▶ _Goal of the exercise_
From the abstract on birth spacing in nineteenth-century northern Sweden, list each factor whose results the last sentence says indicate deliberate manipulation of the spacing between births.

Abstract
Fertility in nineteenth century Europe before the fertility transition has been described as high, unregulated, and stable; the extent of fertility control remains a controversial topic. The aim of this study is to determine whether there is evidence of deliberate birth spacing in northern Sweden prior to the onset of the fertility transition. This study analyses micro-level parish records of 9,636 women in nineteenth century northern Sweden—a remote but, at the time, economically dynamic frontier region of Sweden. Event history analysis reveals evidence of birth spacing that suggests some conscious birth control. Piecewise exponential models of the transition from second to third birth reveal circumstances in which parents increased or decreased the time to next birth. The results on the survival of previous children, geographic context, sex of previous children, and variations in grain prices all indicate that parents deliberately manipulated the spacing between births.

▶ _Supplied entries_

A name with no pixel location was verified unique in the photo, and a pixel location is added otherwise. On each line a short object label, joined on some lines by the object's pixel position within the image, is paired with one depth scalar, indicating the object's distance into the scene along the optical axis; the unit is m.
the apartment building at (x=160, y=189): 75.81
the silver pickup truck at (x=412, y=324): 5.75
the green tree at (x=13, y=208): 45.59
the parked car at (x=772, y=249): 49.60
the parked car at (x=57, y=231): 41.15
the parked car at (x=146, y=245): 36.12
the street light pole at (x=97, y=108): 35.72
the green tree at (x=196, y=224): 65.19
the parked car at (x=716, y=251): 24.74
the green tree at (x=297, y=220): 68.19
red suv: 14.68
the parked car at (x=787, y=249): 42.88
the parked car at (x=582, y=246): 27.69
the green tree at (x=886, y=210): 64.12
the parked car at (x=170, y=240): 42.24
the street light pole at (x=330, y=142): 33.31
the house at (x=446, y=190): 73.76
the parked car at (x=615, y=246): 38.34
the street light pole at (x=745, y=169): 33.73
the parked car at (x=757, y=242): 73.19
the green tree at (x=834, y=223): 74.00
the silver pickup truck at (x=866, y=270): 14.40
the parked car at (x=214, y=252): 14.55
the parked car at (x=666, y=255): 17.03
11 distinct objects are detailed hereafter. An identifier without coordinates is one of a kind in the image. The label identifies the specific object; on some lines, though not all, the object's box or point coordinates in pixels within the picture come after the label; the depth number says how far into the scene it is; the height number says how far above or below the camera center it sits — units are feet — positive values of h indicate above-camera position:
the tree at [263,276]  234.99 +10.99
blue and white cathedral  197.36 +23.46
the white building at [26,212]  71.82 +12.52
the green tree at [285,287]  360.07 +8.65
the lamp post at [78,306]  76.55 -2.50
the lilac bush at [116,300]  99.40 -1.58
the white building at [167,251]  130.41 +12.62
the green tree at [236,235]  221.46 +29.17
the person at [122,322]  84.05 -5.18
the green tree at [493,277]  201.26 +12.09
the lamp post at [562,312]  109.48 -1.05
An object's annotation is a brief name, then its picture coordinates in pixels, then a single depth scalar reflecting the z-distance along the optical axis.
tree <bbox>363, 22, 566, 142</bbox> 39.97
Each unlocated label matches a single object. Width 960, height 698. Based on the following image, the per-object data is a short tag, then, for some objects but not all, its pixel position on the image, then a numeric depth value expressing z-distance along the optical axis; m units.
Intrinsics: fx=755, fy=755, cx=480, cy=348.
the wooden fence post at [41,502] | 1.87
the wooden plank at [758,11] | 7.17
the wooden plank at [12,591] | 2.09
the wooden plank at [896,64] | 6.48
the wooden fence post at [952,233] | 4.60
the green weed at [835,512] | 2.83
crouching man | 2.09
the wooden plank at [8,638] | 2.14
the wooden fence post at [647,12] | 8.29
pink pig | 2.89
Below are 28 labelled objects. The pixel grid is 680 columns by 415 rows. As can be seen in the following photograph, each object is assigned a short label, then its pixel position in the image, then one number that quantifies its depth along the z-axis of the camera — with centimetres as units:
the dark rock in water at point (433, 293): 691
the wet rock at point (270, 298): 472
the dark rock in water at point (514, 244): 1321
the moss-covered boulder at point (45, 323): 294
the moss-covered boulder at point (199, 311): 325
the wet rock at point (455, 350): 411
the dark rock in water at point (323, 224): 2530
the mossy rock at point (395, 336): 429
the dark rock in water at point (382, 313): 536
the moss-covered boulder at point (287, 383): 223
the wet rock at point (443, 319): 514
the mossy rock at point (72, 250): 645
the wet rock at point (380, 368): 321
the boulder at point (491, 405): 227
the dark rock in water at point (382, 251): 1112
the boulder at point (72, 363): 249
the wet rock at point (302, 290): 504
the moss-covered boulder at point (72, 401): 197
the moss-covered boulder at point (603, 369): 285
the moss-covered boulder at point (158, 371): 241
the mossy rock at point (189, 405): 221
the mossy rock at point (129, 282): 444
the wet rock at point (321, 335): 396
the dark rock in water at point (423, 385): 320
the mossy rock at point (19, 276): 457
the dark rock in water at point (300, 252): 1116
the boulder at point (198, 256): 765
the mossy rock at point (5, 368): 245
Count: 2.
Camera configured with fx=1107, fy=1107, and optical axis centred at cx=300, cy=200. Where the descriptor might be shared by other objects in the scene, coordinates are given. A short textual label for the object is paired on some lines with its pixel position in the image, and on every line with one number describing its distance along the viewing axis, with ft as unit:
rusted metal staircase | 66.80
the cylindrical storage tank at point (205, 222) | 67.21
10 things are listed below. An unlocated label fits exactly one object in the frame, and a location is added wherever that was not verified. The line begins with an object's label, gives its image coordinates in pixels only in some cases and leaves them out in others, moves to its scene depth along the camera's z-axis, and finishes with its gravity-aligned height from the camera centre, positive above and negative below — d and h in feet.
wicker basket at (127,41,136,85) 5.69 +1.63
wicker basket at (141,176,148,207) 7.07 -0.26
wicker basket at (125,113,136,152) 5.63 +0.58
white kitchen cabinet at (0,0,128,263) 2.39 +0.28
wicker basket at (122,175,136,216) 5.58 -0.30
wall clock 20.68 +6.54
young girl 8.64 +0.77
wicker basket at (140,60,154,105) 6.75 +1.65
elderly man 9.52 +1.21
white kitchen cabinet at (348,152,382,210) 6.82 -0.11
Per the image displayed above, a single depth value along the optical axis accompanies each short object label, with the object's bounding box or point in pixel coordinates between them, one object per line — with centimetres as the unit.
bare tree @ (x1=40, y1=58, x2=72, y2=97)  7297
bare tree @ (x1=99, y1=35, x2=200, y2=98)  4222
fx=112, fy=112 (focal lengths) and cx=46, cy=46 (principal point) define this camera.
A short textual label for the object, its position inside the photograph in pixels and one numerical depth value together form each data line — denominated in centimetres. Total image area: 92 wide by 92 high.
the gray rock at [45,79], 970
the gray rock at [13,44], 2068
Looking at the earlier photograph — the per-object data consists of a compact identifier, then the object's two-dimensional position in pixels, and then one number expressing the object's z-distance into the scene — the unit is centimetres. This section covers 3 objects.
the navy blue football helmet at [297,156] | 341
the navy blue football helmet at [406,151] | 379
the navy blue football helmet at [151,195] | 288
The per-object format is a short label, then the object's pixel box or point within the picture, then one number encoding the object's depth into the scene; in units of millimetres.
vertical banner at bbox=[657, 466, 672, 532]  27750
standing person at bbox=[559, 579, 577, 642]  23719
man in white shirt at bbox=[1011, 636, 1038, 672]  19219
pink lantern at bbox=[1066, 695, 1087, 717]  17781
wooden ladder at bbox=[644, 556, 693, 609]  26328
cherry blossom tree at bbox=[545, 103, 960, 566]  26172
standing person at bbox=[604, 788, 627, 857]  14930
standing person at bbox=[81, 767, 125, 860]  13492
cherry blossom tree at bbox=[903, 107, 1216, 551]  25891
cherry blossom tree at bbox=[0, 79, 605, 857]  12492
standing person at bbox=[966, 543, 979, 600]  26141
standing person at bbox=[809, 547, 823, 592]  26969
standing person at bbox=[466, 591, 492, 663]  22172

▶ _Response to this exercise_
- Survival of previous children
- Geographic context
- Sex of previous children
- Variations in grain prices